Monday, August 1, 2011

August

Well, it's August first down south and the heat is rising along with the hard southern cocks.  Some people may think it's too hot to do much of anything this time of year, but I say it's the perfect time to strip down and stand toe-to-toe with a muscled stud and get to some serious yard wrestling.  Yeah, you'll be covered in sweat in mere seconds, and the grass, still a little wet from the early-morning watering, will cling to your back and thighs - but that's no reason not to wrestle your buddy.

Or if that just won't do, find a darkened room where the window unit is droning on and on, and do some bed wrestling.  Feel those massive legs work their way around your mid-section and then squeeze.  Clamp on a nelson and make your buddy squeak.  Wrestle naked and let your tight balls and hard cock press up against a muscled-back or a well-toned ass.  Then look up into the mirror and see the both of you, struggling, your muscles clearly defined. 

I have not heard back from Max Anderson.  Several people have written to offer encouragement and hints as to his whereabouts - turns out he's quite a bit bigger than me.  Like six foot something and around 185.  That's about forty pounds heavier than me.  I don't care.  I still want to wrestle him.

The pictures are from a new video site I came across (no pun intended) this weekend called Rock Hard Wrestling.  I'm guessing a lot of my readers are familiar with the site.  The wrestlers look pretty hot - lots of defined muscles and the wrestling looks real - although it is pretty much pro-oriented. 

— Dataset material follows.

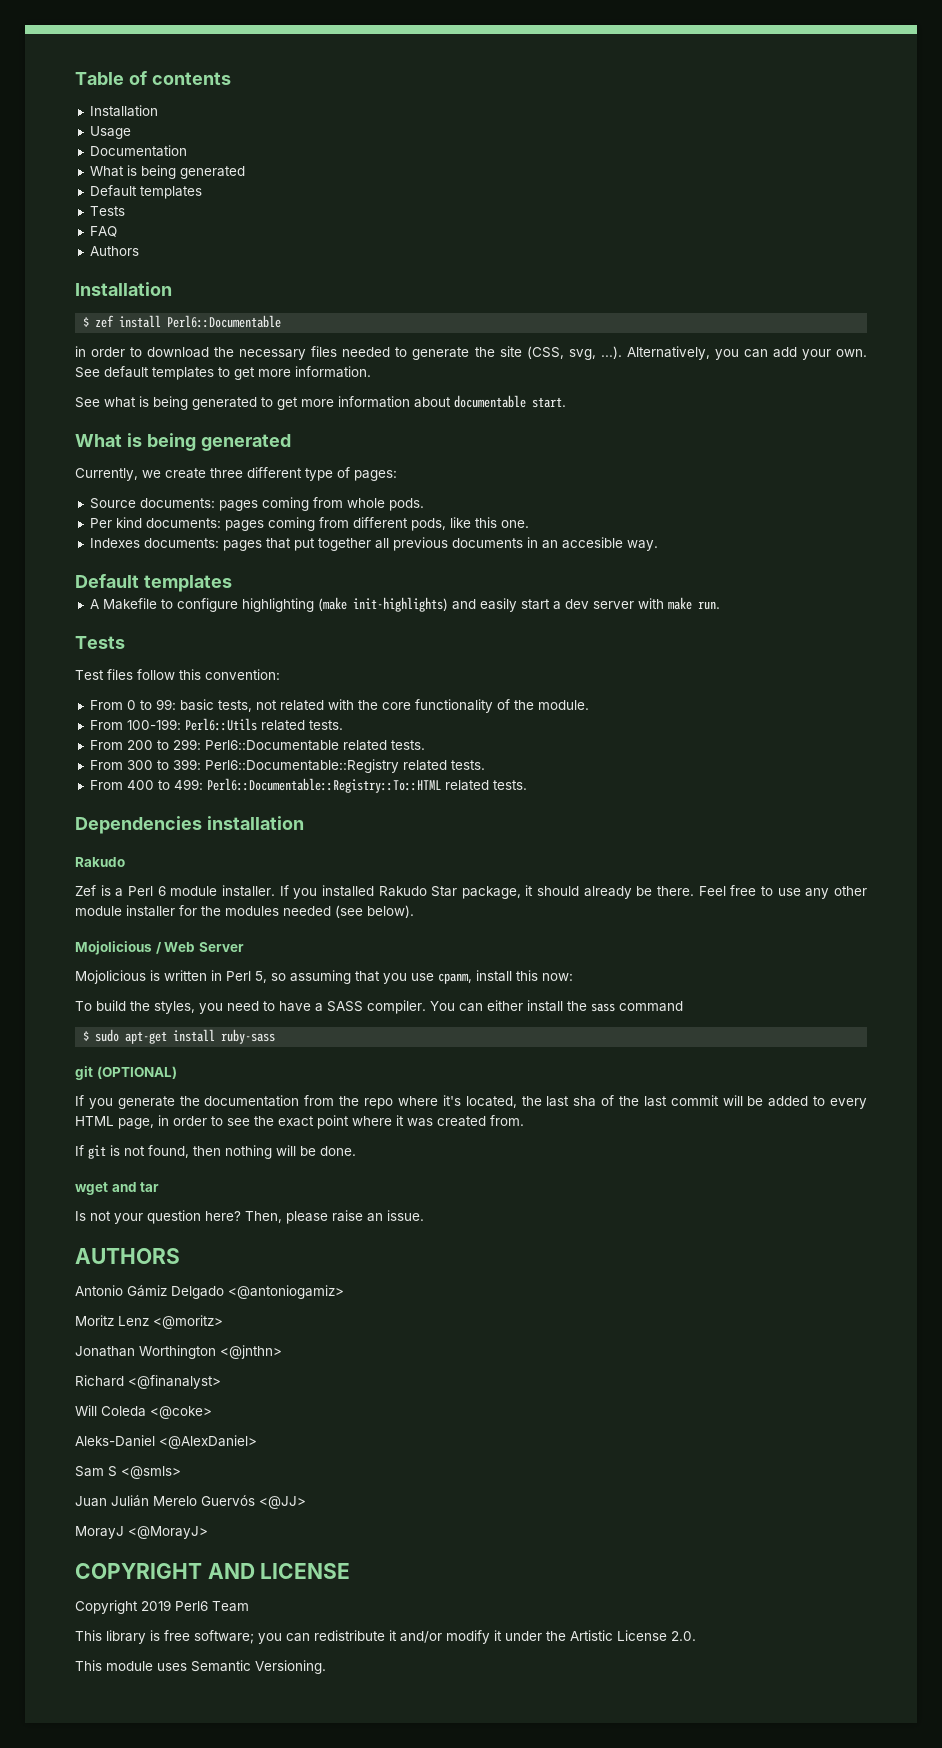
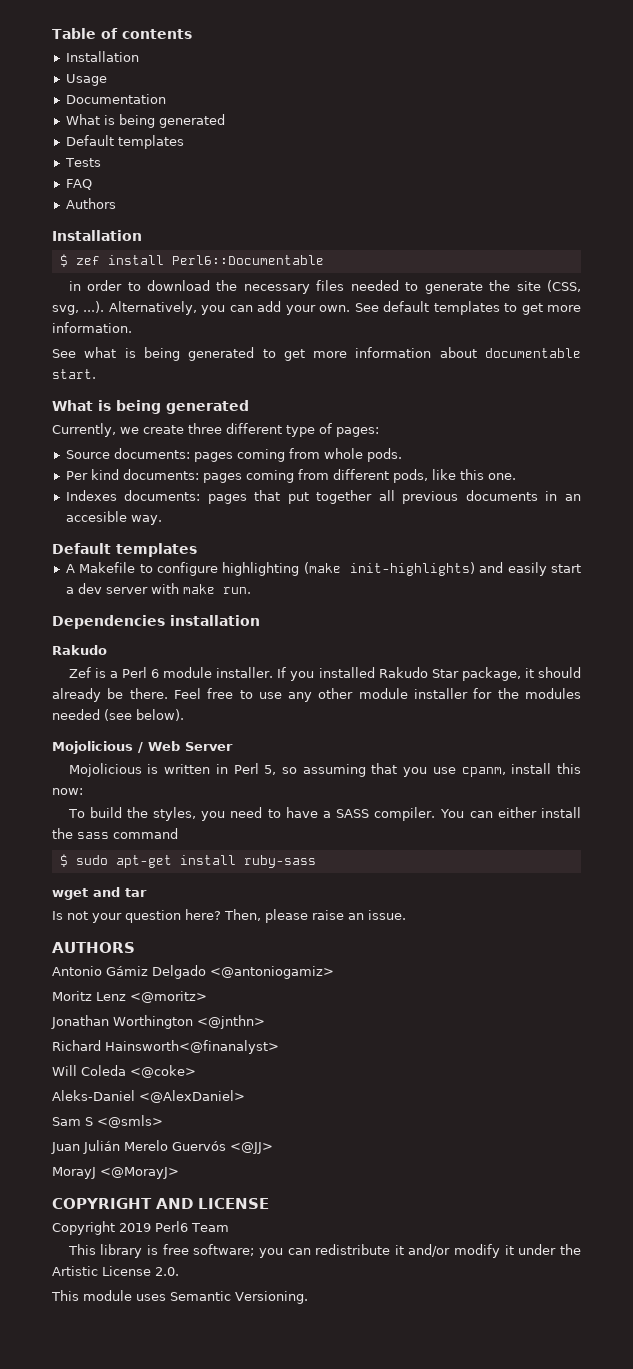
[75,636,125,649] [75,669,280,680] [89,699,589,713] [89,718,343,731] [89,739,425,751] [89,759,485,773] [89,778,527,793] // Tests // Test files follow this convention: // From 0 to 99: basic tests, not related with the core functionality of the module. // From 100-199: Perl6::Utils related tests. // From 200 to 299: Perl6::Documentable related tests. // From 300 to 399: Perl6::Documentable::Registry related tests. // From 400 to 499: Perl6::Documentable::Registry::To::HTML related tests. -> (251, 590) none
[75,1066,177,1080] [75,1095,868,1109] [75,1115,524,1129] [75,1145,356,1159] // git (OPTIONAL) // If you generate the documentation from the repo where it's located, the last sha of the last commit will be added to every HTML page, in order to see the exact point where it was created from. // If git is not found, then nothing will be done. -> (316, 861) none
[128,1375,221,1389] <@finanalyst> -> [105,1040,279,1054] Hainsworth<@finanalyst>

These pictures illustrate the type of match I want with Max.  I'd like to wrestle him in a ring, but with submission rules.  No boots. Just bikini briefs.  Maybe even in oil.  I realize that he's bigger and younger, and would probably kick my ass - but I don't care.  I still want a shot.  I want to try and beat him.  That's the point.  To see if I can even get him off his feet and onto the mats.  Once there, I think I'm strong enough and skilled enough to give him some trouble.  But we'll see.

One guy wrote me this weekend with an amazingly blunt assessment of my chances of wrestling Max - or anyone even remotely like Max.

None.

Zero.

He mentioned that I was not particularly attractive and that I was not even in really great shape.  He told me that someone like Max would not want to wrestle me because I was not in his league. 

Now, I suppose I could have gotten a little down about that.  I am para-phrasing what the guy said - it was a lot less nice in the email.  But I refuse to let some anonymous dude on the internet get me down.  So I may not look like a movie star.  So I may not be built like a professional wrestler.  I don't care.  I'm in better shape than a lot of guys.  And I have not noticed that animals or small children recoil in horror at the site of my face.  So, screw you anonymous dude.  I remain steadfast in my desire to wrestle.  And, if I don't wrestle Max, I'll find someone else.

And, in the meantime, I will continue to try and eat right, work out, and prepare myself to hit the mats.  As for you guys out there - keep at it, too!  And if you get a chance to wrestle, wrestle...hard!